Open Cluster NGC 6791

NGC 6791
NGC 6791: Open cluster in Cygnus; 500 mm Cassegrain f=3625 mm f/7.2; SBIG STL11K; 70+30+30+30 min LRGB; Bernese Highlands; © 2011 Radek Chromik [32]
NGC 6791
NGC 6791: Open cluster in Cygnus; Takahashi Mewlon 250 CR (2500 mm f/10), SBIG STL 11k; 15L x 600sec 1×1, 10R, 8G, 9B 2×2 x 600sec; Bernese Highlands; © 10.9. – 31.10. 2016 Bernhard Blank, Dragan Vogel [32]

Object Description

There are only a few bright deep sky objects in the Lyra constellation. Among the few is the open star cluster NGC 6791 at the eastern constellation border. Its distance is given as about 17'000 light years. The age is about 7.1 billion years, which makes NGC 6791 one of the older clusters. The oldest known star cluster is NGC 188 with about 11 billion years. Observational data on this cluster is quite sparse - Burnham is limited to a mirror image, the NGC only has the tenuous «vF». In more detail, the «Saguaro Astronomy Club» writes in its V6.0 database: «! vF, L vRi, *F», with which he is quite right - see below.

— 1997, Frank H. Leiter

Revised+Historic NGC/IC Version 22/9, © 2022 Dr. Wolfgang Steinicke [277]
Designation NGC 6791
Type OCL (II3r)
Right Ascension (J2000.0) 19h 20m 52.7s
Declination (J2000.0) +37° 46' 27"
Diameter 10 arcmin
Visual magnitude 9.5 mag
Metric Distance 4.100 kpc
Dreyer Description vF (Auw 45)
Identification, Remarks OCL 142

Finder Chart

The open star cluster NGC 6791 lies 9 degrees east of Vega in the constellation Lyra. It is easier to find if you swing from the 4.4 mag bright star θ Lyrae one degree towards east. However, note the brightness and size of the cluster and choose the magnification on the telescope accordingly so that the sky background is already quite dark.

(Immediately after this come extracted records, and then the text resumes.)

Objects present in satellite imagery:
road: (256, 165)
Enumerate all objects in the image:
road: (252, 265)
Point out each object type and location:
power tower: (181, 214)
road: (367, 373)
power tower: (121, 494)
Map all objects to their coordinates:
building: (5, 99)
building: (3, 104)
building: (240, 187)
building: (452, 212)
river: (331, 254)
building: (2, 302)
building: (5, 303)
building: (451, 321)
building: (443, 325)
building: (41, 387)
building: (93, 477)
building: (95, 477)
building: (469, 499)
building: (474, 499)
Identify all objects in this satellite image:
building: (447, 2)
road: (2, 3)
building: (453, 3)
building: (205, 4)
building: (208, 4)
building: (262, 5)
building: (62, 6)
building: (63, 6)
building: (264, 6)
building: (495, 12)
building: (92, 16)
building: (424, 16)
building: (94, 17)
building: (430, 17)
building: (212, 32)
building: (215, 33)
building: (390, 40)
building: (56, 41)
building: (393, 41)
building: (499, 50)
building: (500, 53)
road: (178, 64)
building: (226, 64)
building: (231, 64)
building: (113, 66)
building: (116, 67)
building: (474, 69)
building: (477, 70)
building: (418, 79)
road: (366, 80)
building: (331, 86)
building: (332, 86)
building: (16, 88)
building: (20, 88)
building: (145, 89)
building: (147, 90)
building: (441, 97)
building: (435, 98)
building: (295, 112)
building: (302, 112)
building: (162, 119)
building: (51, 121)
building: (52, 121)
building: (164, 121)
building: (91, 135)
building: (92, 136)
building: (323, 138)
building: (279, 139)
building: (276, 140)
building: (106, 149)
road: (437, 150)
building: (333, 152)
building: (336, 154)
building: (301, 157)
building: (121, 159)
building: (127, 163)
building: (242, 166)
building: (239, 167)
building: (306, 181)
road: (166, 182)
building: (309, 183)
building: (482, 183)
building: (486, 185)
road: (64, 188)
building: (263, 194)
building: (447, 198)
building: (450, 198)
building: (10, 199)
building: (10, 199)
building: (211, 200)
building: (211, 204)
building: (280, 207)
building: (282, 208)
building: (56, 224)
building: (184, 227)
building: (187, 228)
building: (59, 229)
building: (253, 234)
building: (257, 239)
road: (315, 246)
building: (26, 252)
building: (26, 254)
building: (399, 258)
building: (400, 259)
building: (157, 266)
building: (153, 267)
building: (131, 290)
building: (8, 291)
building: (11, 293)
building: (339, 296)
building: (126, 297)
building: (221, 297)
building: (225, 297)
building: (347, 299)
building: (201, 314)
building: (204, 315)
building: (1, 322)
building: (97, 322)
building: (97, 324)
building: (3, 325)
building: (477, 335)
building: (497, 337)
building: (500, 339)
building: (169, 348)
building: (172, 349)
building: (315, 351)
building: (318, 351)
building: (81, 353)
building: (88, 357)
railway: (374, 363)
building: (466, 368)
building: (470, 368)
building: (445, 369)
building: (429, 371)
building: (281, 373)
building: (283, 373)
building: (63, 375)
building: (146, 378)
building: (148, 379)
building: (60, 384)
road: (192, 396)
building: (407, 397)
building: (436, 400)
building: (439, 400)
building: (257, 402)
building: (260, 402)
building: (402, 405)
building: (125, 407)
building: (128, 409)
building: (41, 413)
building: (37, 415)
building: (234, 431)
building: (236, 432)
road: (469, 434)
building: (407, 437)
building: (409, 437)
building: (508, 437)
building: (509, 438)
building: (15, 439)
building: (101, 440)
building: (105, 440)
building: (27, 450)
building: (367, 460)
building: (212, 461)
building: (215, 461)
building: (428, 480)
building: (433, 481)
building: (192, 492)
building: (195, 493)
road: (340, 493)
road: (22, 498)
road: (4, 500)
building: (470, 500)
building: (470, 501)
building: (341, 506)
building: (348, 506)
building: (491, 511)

Finder Chart Open Cluster NGC 6791
Open Cluster NGC 6791 in constellation Lyra. Charts created using SkySafari 6 Pro and STScI Digitized Sky Survey. Limiting magnitudes: Constellation chart ~6.5 mag, DSS2 close-ups ~20 mag. [149, 160]

Visual Observation

200 mm aperture: One sees a few moderately bright stars in front of a large, round, faintly luminous area. These stars are probably foreground stars and therefore not part of the cluster. Up to about 100x magnification, this area appears foggy to granular - depending on the atmospheric transparency. It's not resolved properly. The cluster is strongly reminiscent of the globular cluster NGC 5053 in terms of stellar density and brightness.

— 1997, Frank H. Leiter

450 mm aperture: With a large aperture, it is fairly easy to miss the open star cluster. Here it is necessary to reduce the magnification a little. You can see the cluster very nicely broken up into many faint individual stars.